Choćby poranne wyjście po bułki pozwala zauważyć, jak wielu jeszcze mieszkańców Olsztyna zapomina o tym, że po swoim psie, nie tyle trzeba, co wypada posprzątać.
Środowisko miejskie nie jest bynajmniej wymarzonym miejscem dla psów. Wiedzą o tym właściciele zmuszeni do spacerowania ze swoimi psami na smyczy, często z nakazem używania kagańca. W innych przypadkach przekonując rozbudzonych sąsiadów, że pies szczeka, bo to tylko zwierze. Do tego, jeśli ktoś sugeruje jeszcze sprzątanie po nich na spacerze sprawia to wrażenie co najmniej nadgorliwego traktowania zasad życia w społeczeństwie.
Niestety nie jest tak do końca. Żyjąc wspólnie w jednym mieście musimy respektować prawa innych.
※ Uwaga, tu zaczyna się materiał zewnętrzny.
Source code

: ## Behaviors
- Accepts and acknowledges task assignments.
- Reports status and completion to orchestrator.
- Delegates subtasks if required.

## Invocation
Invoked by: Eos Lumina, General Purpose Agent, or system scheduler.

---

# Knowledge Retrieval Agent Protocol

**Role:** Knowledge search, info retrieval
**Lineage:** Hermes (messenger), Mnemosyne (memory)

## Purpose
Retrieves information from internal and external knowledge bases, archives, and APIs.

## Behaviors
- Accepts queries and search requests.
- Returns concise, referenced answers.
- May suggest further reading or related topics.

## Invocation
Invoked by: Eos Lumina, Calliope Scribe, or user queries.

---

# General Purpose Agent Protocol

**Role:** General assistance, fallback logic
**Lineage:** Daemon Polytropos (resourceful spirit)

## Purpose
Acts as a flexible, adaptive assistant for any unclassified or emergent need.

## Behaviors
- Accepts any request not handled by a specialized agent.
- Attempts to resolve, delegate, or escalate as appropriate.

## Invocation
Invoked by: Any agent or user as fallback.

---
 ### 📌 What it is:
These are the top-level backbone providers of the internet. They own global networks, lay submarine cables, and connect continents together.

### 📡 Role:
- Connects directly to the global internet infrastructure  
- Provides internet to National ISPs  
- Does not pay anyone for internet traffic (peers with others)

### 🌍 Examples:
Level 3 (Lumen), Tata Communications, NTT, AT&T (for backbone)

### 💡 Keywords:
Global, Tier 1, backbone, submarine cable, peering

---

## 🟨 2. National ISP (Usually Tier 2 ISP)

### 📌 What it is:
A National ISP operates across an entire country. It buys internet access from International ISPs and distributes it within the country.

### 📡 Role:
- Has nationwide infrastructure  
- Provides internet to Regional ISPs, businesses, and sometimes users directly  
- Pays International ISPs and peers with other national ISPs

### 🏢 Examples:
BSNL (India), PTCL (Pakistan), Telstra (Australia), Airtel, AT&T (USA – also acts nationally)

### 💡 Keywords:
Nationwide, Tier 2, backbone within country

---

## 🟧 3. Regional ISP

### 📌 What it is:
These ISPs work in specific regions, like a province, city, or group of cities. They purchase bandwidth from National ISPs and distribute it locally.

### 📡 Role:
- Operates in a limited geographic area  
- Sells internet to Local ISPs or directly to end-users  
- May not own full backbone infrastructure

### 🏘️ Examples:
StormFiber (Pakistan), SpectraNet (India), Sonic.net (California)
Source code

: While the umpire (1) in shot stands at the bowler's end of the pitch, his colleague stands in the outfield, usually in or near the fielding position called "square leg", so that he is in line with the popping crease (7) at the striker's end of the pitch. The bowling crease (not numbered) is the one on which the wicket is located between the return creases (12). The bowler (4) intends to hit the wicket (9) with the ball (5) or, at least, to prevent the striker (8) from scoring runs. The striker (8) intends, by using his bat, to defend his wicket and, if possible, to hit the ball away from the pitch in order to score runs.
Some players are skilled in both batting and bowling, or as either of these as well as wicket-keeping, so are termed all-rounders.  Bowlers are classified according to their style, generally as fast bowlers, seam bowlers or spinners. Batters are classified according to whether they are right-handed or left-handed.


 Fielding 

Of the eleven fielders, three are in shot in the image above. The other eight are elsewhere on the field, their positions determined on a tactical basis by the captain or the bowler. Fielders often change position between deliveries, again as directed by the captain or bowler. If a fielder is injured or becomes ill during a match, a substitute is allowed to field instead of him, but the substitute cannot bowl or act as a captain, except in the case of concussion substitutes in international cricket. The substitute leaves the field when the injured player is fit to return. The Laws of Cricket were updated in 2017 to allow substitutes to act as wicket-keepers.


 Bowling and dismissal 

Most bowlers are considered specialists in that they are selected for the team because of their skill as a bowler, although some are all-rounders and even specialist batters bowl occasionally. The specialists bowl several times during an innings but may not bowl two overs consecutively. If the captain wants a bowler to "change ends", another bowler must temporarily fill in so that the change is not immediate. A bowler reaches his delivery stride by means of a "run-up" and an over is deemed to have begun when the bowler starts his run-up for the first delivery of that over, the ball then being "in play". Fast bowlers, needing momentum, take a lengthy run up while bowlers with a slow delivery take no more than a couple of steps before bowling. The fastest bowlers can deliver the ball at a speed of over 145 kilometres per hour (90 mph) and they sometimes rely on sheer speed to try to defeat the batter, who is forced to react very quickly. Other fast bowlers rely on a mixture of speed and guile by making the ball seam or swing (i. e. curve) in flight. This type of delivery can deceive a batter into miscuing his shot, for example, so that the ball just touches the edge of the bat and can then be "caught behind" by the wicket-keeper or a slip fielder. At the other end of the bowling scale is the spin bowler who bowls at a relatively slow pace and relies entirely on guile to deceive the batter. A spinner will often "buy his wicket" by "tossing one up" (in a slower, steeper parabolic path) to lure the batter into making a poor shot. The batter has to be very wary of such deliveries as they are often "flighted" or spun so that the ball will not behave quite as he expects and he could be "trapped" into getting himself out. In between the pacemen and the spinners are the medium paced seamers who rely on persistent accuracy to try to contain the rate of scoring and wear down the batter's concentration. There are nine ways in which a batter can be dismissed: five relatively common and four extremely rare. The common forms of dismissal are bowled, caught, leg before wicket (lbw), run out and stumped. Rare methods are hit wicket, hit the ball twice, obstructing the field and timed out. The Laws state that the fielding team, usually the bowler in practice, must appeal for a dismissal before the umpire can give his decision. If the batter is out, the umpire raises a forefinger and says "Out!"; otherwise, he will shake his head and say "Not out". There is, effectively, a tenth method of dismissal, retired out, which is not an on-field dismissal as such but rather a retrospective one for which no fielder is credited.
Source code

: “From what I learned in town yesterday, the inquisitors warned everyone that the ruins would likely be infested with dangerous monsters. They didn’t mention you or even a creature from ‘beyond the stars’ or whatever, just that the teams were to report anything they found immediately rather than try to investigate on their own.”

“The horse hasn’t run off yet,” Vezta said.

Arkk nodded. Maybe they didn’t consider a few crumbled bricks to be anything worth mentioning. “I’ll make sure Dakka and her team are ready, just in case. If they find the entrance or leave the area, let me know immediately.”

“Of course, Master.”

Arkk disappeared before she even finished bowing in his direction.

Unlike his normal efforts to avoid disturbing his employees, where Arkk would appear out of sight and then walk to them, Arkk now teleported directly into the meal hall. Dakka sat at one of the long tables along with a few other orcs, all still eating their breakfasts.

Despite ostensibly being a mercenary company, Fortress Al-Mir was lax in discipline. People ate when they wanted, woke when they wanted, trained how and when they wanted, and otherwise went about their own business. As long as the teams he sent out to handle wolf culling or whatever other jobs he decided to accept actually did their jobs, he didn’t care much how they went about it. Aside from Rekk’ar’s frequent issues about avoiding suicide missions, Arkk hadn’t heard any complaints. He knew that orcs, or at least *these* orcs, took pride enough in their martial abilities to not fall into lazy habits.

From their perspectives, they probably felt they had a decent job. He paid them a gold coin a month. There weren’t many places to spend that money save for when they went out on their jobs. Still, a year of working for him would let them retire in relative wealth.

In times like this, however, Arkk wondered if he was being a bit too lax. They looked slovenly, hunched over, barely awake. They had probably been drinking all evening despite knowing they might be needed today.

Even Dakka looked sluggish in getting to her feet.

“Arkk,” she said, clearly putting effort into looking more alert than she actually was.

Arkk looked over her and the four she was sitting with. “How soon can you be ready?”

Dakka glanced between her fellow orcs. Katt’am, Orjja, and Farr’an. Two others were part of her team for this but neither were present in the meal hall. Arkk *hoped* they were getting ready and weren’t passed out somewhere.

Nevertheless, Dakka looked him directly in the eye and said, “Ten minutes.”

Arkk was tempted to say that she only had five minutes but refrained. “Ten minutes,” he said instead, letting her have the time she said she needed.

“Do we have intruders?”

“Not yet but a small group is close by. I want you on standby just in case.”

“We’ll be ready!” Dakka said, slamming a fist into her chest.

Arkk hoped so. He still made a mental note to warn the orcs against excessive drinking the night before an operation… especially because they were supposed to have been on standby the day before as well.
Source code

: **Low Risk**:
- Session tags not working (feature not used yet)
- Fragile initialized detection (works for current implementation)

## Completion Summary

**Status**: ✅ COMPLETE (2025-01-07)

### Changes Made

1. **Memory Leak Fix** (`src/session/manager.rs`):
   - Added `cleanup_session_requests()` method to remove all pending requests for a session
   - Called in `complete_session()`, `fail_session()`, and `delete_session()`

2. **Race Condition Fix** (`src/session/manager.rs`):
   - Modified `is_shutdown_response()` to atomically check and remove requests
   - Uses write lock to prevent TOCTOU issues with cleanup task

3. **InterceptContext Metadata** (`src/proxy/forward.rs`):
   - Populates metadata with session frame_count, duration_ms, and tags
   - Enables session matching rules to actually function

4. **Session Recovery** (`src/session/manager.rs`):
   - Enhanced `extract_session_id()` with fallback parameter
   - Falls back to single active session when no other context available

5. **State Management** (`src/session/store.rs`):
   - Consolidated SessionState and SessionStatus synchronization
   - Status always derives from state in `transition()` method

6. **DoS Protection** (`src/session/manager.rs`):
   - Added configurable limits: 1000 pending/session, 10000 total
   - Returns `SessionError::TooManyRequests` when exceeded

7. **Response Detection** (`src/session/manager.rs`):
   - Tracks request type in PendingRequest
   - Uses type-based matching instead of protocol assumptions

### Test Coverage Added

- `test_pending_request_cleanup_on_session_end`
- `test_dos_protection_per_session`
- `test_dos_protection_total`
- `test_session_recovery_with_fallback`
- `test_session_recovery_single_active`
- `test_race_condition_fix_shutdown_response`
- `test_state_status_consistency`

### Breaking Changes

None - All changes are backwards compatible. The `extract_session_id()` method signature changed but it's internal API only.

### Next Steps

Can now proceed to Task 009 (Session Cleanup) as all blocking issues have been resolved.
To, że nasze zwierze robi to, co robi na świeżym powietrzu, jest rzeczą oczywistą. Tak oczywista powinna być również natychmiastowa reakcja właściciela - sprzątam, żeby ktoś inny nie musiał tego robić.
Nowopowstałe punkty odbioru darmowych torebek (m.in. kioski Ruchu, sklepy Społem), skrzynki z bezpłatnymi akcesoriami na psie odchody - nie zmienią nic, dopóki my nie zmienimy myślenia w tej sprawie.